The combination of both acuity and continuity: there is no other field in medicine where you take care of patients during their most critically ill periods and continue to care for them up to their point of discharge home. It is also extremely rewarding to help guide the families of these infants through the roller-coaster ride that is a stay in any NICU.
Riley is able to offer all the benefits of a large, academic level IV NICU with ECMO but at the same time the nurses, RTs, APPs, and neonatology faculty make if feel like a much smaller, more intimate learning environment. The entire neonatology division, and in particular the fellowship leadership, are completely invested in ensuring the fellows receive adequate clinical exposure/experience as well as pursue their scholarly interests. It was also a nice bonus to get closer to both my family (Pittsburgh) and my wife’s (Cincinnati) after our sojourn in the South for medical school and residency.
Undergraduate School: Loyola University Chicago Medical School:Stritch School of Medicine at Loyola University Chicago Residency:Rush University Hobbies:I love travelling and exploring new cultures/cuisines. Some of my favorite vacation spots are in Central/South America. I enjoy cooking and find it to be quite therapeutic. I will forever strive to be as good of a cook as my mother. During downtime, I like to binge crime TV and podcasts. There’s nothing like a good whodunit! Research/QI Interests: I am investigating the role of the alpha estrogen receptor in lung adaptation induced by hypoxia in rats to help elucidate pathways that could be targeted to promote lung growth.

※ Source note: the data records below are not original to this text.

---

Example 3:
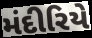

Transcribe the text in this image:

મંદીરિયે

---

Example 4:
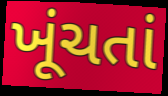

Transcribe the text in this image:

ખૂંચતાં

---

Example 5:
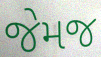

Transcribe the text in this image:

જેમજ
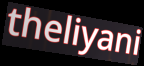
theliyani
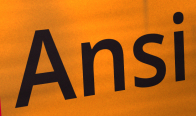
Ansi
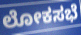
ಲೋಕಸಭೆ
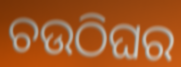
ଚଉଠିଘର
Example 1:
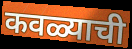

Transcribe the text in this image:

कवळ्याची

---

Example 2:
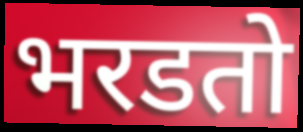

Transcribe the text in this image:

भरडतो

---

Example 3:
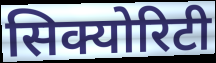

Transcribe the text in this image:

सिक्योरिटी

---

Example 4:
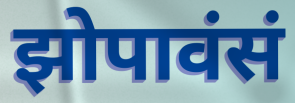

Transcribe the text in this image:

झोपावंसं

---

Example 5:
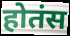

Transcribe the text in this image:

होतंस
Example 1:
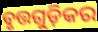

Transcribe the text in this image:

ବୃତ୍ତଗୁଡ଼ିକର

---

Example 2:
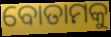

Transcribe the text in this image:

ବୋତାମକୁ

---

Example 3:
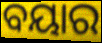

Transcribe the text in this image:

ବୟାର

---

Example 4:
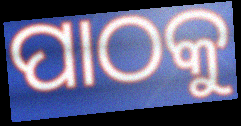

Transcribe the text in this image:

ପାଠକୁ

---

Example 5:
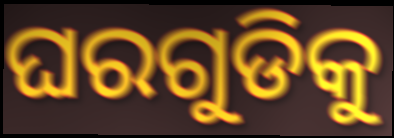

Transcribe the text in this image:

ଘରଗୁଡିକୁ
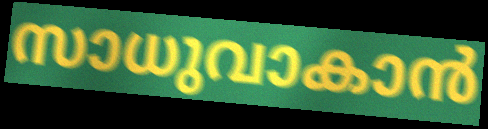
സാധുവാകാൻ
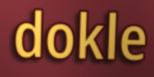
dokle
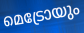
മെട്രോയും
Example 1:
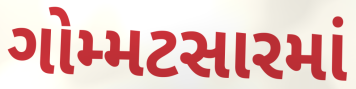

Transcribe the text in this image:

ગોમ્મટસારમાં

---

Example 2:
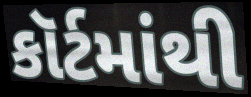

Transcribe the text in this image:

કૉર્ટમાંથી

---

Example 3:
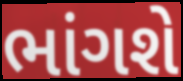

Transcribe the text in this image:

ભાંગશે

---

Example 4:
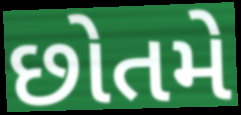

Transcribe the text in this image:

છોતમે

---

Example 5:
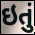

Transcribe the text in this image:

ઇતું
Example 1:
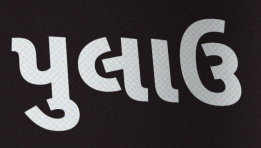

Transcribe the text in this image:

પુલાઉ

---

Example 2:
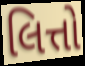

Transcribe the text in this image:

લિત્તો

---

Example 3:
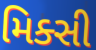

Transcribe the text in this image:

મિક્સી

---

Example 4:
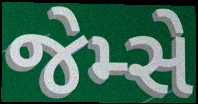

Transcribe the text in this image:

જેમ્સે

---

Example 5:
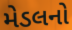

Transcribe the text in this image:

મેડલનો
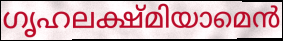
ഗൃഹലക്ഷ്മിയാമെൻ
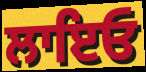
ਲਾਇਓ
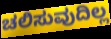
ಚಲಿಸುವುದಿಲ್ಲ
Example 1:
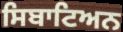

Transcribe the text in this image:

ਸਿਬਾਟਿਅਨ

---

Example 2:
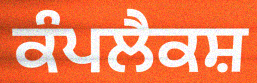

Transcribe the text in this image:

ਕੰਪਲੈਕਸ਼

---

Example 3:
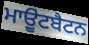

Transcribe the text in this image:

ਮਾਉੂਂਟਬੈਟਨ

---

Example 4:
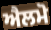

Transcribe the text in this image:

ਐਲਮੋ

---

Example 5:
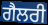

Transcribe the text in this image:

ਗੈਲਰੀ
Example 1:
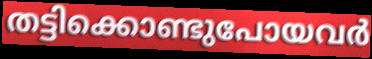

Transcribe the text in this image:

തട്ടിക്കൊണ്ടുപോയവർ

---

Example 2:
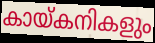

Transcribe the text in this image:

കായ്കനികളും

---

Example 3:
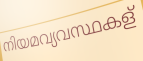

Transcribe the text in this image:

നിയമവ്യവസ്ഥകള്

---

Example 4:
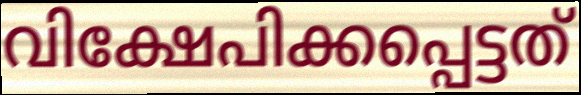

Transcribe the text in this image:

വിക്ഷേപിക്കപ്പെട്ടത്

Why NICU? I love being able to treat the whole baby rather than focusing on one organ. Also, I think it is very rewarding to be able to take care of the patient from birth, which may have included some seemingly endless nights, to discharge.

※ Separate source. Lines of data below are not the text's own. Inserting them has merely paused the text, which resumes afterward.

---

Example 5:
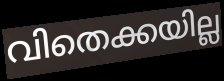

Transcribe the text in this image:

വിതെക്കയില്ല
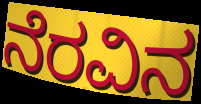
ನೆರವಿನ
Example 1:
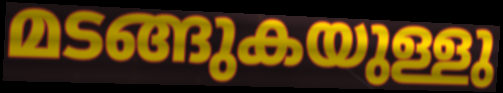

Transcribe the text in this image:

മടങ്ങുകയുള്ളു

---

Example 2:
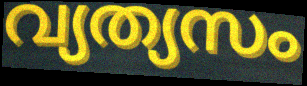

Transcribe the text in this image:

വ്യത്യസം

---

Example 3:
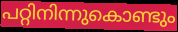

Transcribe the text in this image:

പറ്റിനിന്നുകൊണ്ടും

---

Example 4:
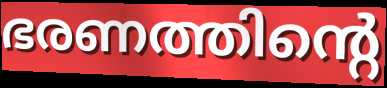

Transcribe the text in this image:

ഭരണത്തിന്റെ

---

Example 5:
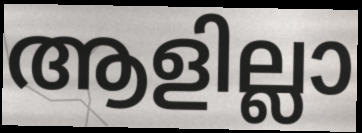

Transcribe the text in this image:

ആളില്ലാ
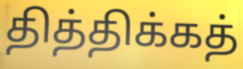
தித்திக்கத்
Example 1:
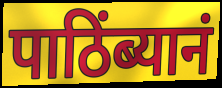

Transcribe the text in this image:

पाठिंब्यानं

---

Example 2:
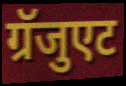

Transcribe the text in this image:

ग्रॅजुएट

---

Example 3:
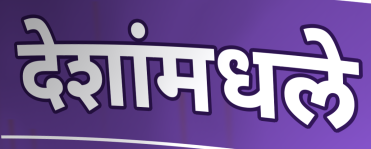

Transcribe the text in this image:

देशांमधले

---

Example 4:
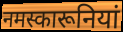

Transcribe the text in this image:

नमस्कारूनियां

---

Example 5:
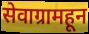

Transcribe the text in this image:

सेवाग्रामहून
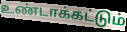
உண்டாக்கட்டும்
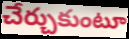
చేర్చుకుంటూ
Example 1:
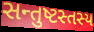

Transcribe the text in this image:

સન્તુષ્ટસ્તસ્ય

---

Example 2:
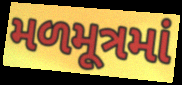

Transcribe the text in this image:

મળમૂત્રમાં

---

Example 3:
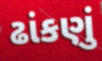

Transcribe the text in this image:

ઢાંકણું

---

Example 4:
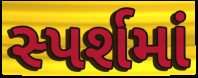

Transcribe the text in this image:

સ્પર્શમાં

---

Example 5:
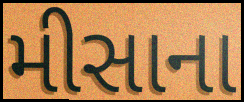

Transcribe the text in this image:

મીસાના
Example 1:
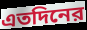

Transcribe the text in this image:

এতদিনের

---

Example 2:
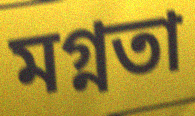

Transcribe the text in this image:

মগ্নতা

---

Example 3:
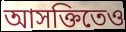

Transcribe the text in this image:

আসক্তিতেও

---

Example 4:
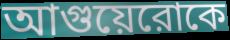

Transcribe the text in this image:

আগুয়েরোকে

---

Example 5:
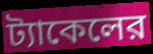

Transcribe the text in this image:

ট্যাকেলের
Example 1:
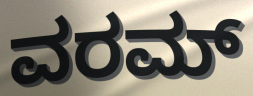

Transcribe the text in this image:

ವರಮ್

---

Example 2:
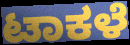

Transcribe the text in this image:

ಟಾಕಳೆ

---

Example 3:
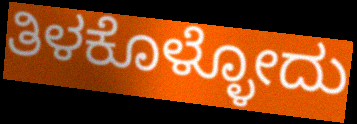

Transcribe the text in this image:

ತಿಳಕೊಳ್ಳೋದು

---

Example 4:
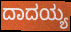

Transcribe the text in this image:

ದಾದಯ್ಯ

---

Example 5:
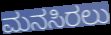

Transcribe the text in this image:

ಮನಸಿರಲು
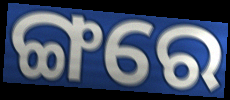
ଙ୍ଗରେ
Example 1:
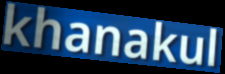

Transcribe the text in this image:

khanakul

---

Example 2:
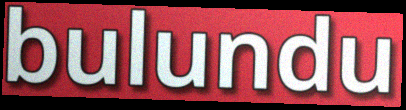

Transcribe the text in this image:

bulundu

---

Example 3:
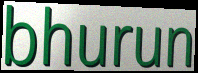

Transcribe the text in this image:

bhurun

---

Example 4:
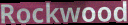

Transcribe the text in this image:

Rockwood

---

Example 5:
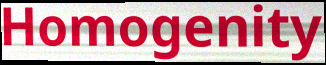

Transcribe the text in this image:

Homogenity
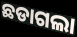
ଛଡାଗଲା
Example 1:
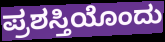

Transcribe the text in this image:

ಪ್ರಶಸ್ತಿಯೊಂದು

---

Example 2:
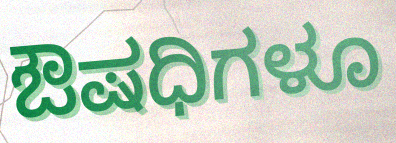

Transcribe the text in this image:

ಔಷಧಿಗಳೂ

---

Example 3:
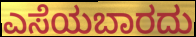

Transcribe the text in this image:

ಎಸೆಯಬಾರದು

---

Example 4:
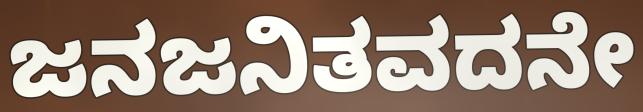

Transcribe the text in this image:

ಜನಜನಿತವದನೇ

Why IU/Riley? I know it sounds cheesy, but it was the “feeling” after my interview day. I could genuinely feel a sense of family and comradery. I wanted to pick a place that was supportive yet had a well-rounded training experience.
Undergraduate School: University of Notre Dame Medical School:Northwestern Feinberg School of Medicine Residency:Medical College of Wisconsin Hobbies:I read more (fun) books than most people would consider normal, and I also sometimes write things. In pre-pandemic times I also liked going to sporting events. Research/QI Interests: Palliative care/ethics
Why NICU? Hospital-based + continuity + wide range of acuity + deliveries + best patient population!
Why IU/Riley? It sounds like a cliché but it just felt right on interview day. I wanted a large program where I would take care of a lot of patients with a variety of pathology, and I also liked the dedicated ethics curriculum for fellows. But at the end of the day, I felt like I clicked with the people here and that was very important.